The initiative grew out of TheDream.US’s college scholarship program. Launched in 2014, it’s awarded money to about 7,500 Dreamers to attend over 75 partner colleges. Students are more likely to graduate than the average American and with higher GPAs, according to Tracy Palandjian, CEO and co-founder of Social Finance.

But program officials realized there was another need: helping students pay for graduate school. A year ago, the organization decided to fill that gap, focusing on loans, since raising the money to pay full scholarships would be prohibitively expensive. Working with Social Finance, they hammered out the details. Then they asked Funding U to be the loan originator. The goal: to match the federal subsidized graduate loan program open to American citizens, including an interest rate significantly lower than the amount required by private loan providers.

Ultimately, the fund wants to raise $100 million to allow 1,500 TheDream scholarship recipients to attend graduate school. The focus is on institutions with a high graduation rate and a “comfortable debt-to-income ratio, says Palandjian. That means degrees in such areas as dentistry, law and engineering, as opposed to, say, the humanities.

 So far, they’ve raised $30 million in grant equity and repayment guarantees from the Pershing Square Foundation, along with several other philanthropists and impact investors. That money will take a first-loss, subordinated position, the better to encourage participation from other investors. The Ford Foundation provided grant funding to develop the program. 
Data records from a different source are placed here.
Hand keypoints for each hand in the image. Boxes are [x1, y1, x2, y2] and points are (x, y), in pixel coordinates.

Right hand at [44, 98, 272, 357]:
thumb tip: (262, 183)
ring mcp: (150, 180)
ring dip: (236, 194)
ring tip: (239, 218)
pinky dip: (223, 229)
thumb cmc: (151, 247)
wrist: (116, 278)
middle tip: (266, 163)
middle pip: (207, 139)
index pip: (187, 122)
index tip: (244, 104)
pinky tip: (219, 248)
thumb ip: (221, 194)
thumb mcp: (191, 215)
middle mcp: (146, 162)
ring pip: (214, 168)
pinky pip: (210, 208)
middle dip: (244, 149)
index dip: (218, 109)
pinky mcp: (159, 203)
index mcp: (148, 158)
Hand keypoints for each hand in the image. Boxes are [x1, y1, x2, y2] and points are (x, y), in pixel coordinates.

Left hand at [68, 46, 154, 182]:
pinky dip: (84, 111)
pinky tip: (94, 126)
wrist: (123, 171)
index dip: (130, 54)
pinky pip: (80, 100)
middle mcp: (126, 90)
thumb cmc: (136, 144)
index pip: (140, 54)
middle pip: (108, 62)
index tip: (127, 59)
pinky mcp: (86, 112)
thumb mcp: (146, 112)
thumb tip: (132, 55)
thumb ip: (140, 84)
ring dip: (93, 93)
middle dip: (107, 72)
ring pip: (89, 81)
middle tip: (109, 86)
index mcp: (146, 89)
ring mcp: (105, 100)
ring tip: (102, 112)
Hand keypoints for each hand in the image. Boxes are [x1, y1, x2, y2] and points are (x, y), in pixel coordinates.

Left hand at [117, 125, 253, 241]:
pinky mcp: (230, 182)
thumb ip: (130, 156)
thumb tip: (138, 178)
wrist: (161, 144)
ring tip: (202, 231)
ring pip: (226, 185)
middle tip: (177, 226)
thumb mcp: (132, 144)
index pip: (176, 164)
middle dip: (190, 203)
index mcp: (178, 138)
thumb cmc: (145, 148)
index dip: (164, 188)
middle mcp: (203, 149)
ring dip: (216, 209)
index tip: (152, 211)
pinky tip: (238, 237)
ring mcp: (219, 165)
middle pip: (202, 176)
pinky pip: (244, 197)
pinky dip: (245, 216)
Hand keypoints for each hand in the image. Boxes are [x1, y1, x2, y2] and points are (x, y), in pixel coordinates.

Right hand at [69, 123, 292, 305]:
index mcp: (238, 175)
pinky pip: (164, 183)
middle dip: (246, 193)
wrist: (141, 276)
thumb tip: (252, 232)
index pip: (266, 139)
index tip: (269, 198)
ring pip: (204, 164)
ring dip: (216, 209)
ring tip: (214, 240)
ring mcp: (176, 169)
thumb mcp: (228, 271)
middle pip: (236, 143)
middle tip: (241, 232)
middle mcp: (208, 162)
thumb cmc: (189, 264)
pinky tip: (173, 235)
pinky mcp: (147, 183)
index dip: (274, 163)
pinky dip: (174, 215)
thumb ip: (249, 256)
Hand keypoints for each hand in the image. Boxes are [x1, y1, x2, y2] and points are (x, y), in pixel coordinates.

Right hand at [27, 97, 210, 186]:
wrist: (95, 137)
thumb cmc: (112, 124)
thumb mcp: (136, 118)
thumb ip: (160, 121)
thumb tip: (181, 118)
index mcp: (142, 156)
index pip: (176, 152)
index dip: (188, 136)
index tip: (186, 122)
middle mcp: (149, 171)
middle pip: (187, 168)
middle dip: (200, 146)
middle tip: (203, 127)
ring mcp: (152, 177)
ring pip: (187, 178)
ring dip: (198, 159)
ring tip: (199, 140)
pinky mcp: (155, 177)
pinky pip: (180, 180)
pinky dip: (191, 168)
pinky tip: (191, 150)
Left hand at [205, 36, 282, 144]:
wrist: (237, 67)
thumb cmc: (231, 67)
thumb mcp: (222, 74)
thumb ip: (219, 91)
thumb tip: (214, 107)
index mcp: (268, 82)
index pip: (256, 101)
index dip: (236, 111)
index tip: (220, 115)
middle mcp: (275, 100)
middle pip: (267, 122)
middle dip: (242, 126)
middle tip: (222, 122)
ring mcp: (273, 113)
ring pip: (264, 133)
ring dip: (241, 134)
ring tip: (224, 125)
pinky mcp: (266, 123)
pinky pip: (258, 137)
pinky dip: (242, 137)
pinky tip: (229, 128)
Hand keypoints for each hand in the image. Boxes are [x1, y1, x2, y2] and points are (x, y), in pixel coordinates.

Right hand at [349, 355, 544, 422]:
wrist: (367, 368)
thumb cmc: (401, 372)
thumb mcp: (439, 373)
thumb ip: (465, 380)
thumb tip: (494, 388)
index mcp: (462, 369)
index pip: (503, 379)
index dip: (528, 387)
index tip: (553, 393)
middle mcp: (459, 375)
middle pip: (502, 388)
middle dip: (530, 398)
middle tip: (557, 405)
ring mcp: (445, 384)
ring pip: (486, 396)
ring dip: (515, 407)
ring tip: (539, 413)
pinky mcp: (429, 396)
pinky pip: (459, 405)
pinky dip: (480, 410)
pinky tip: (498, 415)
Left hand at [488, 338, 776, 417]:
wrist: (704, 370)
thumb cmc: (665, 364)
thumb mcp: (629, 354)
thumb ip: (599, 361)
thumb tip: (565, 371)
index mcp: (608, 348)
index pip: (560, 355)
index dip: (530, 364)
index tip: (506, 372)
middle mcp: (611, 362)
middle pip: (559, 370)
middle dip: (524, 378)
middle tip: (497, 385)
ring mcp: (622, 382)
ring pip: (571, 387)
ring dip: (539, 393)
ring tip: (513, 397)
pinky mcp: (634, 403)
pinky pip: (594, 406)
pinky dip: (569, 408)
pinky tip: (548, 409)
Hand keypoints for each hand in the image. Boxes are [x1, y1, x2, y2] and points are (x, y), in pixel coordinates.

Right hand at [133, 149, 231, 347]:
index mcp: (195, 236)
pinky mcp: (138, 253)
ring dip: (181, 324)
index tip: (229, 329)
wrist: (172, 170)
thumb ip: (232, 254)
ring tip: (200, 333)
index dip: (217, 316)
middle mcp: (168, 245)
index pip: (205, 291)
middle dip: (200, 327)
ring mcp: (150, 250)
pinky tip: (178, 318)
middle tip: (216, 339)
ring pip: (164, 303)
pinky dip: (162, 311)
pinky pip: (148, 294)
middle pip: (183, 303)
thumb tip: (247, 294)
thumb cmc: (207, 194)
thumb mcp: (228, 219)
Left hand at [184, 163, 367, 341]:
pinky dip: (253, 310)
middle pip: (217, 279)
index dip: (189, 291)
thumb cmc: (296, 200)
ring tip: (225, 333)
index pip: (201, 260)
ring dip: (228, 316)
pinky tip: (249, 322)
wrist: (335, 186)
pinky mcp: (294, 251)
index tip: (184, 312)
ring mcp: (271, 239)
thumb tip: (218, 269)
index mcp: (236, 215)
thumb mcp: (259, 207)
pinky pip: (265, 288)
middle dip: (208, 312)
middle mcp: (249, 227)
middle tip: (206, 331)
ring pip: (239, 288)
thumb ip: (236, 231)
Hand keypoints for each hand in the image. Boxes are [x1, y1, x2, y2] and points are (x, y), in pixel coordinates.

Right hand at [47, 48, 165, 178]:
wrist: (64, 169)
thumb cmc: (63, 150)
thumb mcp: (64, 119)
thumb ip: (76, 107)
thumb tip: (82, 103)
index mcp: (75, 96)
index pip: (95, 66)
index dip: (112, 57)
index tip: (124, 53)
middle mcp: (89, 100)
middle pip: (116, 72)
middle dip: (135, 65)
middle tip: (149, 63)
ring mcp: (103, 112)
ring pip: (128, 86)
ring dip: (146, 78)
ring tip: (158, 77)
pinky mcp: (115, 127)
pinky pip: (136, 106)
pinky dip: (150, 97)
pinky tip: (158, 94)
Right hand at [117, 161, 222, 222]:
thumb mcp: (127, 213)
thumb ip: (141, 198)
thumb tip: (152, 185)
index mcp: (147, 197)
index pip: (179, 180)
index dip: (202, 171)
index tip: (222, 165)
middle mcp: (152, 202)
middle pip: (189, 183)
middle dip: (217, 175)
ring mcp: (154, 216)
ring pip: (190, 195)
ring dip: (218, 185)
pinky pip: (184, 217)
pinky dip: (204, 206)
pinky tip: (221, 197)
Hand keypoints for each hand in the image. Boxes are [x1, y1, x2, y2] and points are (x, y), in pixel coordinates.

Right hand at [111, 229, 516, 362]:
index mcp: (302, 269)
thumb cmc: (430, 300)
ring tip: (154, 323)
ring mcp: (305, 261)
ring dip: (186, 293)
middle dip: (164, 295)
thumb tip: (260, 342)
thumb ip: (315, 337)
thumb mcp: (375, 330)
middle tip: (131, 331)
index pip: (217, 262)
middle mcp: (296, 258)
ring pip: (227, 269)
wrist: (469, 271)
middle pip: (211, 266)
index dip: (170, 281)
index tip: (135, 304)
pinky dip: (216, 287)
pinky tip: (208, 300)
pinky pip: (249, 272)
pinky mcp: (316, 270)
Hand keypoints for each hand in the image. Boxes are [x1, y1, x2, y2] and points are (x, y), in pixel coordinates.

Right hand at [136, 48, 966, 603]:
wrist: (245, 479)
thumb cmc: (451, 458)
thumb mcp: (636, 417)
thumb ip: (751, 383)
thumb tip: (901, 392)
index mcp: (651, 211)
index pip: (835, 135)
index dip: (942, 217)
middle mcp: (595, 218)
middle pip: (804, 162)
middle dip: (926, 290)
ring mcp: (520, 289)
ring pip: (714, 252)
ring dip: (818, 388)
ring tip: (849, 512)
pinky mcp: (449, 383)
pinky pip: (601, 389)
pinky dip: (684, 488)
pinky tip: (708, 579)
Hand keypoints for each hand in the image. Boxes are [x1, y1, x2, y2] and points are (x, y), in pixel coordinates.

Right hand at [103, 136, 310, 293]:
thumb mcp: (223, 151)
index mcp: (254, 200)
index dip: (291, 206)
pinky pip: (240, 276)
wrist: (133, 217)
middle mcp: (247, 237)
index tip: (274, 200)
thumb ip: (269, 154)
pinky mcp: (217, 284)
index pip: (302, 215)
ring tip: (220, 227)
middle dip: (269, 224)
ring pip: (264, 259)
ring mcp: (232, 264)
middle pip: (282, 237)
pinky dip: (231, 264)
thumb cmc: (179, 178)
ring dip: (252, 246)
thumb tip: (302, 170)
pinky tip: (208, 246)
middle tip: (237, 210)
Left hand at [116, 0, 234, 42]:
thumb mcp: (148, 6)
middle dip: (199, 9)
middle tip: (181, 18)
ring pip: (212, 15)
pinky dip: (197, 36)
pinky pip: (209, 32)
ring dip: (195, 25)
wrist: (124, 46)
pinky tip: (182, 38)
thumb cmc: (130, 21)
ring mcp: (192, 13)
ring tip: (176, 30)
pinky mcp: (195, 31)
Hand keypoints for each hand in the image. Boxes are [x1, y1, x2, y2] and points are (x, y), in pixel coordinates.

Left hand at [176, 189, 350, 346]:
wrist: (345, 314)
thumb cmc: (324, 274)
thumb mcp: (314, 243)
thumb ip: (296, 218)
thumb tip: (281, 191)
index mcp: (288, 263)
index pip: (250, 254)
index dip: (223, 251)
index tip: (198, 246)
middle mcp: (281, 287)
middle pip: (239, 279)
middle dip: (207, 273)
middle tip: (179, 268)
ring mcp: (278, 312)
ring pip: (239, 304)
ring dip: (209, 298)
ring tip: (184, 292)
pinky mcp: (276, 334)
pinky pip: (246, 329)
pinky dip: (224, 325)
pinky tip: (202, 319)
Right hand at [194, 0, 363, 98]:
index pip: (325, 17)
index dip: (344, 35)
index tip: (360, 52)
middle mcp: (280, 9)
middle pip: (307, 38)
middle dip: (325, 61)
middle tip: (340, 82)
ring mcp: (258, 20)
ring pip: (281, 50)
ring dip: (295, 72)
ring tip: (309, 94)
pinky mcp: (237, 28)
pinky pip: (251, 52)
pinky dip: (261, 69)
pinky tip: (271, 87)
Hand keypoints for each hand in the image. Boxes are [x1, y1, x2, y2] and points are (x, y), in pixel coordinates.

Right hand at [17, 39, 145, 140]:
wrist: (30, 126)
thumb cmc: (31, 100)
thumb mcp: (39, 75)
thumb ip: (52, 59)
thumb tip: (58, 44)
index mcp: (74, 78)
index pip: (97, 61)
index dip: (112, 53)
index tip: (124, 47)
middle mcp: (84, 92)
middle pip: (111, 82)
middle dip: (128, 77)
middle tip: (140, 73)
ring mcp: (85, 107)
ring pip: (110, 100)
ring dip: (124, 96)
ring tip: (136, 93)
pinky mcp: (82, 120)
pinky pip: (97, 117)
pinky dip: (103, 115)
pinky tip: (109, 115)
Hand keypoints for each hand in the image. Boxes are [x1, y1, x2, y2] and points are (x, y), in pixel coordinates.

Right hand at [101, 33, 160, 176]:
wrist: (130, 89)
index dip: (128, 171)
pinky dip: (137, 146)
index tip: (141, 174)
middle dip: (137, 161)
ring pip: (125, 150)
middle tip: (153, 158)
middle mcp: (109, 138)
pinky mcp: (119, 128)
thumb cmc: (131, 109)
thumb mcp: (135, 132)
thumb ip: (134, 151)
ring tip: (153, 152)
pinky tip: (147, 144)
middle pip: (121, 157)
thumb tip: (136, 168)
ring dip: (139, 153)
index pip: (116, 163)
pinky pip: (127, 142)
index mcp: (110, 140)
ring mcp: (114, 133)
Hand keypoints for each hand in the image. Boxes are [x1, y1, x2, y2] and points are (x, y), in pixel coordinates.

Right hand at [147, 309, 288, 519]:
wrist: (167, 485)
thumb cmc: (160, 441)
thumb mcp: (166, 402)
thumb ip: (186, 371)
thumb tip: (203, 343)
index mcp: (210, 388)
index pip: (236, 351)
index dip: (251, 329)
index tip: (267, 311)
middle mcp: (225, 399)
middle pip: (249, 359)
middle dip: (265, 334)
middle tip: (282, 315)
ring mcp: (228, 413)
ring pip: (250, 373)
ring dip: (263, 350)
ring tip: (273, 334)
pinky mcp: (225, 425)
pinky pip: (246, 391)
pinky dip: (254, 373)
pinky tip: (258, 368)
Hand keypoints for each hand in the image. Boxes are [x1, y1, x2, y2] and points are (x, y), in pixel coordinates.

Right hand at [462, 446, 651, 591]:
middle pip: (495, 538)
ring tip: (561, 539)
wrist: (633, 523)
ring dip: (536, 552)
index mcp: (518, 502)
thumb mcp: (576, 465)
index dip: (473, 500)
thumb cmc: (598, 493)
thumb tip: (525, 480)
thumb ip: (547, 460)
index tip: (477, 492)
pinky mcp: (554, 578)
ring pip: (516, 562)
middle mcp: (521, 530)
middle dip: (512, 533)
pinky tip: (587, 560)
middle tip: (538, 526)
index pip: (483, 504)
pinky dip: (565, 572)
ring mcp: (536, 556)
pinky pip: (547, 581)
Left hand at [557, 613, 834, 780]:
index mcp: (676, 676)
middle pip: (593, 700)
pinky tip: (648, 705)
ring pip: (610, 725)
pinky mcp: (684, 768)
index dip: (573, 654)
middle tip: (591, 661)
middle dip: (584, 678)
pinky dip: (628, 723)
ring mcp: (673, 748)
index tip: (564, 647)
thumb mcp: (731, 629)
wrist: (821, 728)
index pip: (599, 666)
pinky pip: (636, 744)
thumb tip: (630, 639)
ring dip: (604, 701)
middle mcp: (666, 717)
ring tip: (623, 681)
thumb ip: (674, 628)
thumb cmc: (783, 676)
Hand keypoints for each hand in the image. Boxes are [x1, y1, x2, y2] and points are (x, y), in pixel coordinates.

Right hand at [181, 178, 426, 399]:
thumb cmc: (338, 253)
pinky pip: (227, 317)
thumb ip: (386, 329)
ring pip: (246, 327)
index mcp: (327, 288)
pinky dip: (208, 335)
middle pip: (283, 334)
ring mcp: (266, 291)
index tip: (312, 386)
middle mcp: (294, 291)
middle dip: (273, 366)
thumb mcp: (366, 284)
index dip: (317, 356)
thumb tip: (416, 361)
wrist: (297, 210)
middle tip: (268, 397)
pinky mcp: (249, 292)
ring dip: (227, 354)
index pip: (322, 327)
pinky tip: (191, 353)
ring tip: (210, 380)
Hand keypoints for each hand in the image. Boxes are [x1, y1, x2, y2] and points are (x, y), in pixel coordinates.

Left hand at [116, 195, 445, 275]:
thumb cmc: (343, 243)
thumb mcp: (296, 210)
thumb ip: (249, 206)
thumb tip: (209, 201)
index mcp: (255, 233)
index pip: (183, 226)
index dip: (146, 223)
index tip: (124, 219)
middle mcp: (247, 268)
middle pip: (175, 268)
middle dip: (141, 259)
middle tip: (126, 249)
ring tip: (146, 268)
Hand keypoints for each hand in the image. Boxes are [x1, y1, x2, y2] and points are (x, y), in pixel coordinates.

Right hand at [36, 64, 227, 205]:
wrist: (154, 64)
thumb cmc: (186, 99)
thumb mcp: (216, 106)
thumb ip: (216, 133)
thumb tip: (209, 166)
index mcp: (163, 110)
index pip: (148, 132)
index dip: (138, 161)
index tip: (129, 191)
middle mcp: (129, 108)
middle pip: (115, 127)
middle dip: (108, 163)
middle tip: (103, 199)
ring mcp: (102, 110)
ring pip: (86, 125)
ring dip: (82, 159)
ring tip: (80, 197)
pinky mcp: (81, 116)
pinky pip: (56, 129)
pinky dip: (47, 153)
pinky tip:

Funding U is also providing financial education, to make sure applicants understand the terms of the loan and the payment plan. The four-year-old company’s regular business is helping underbanked students get “last-mile” money for anything from tuition to living expenses, using data and analytics to make better lending decisions. (For example, its analysis includes “academic” and “grit” scores to underwrite loans).

Meanwhile, Coss is studying hard, considering whether to focus on neurology or psychiatry. “It’s a challenging curriculum, but it’s getting you ready for the rigors of the job,” he says. “And I’m enjoying it.”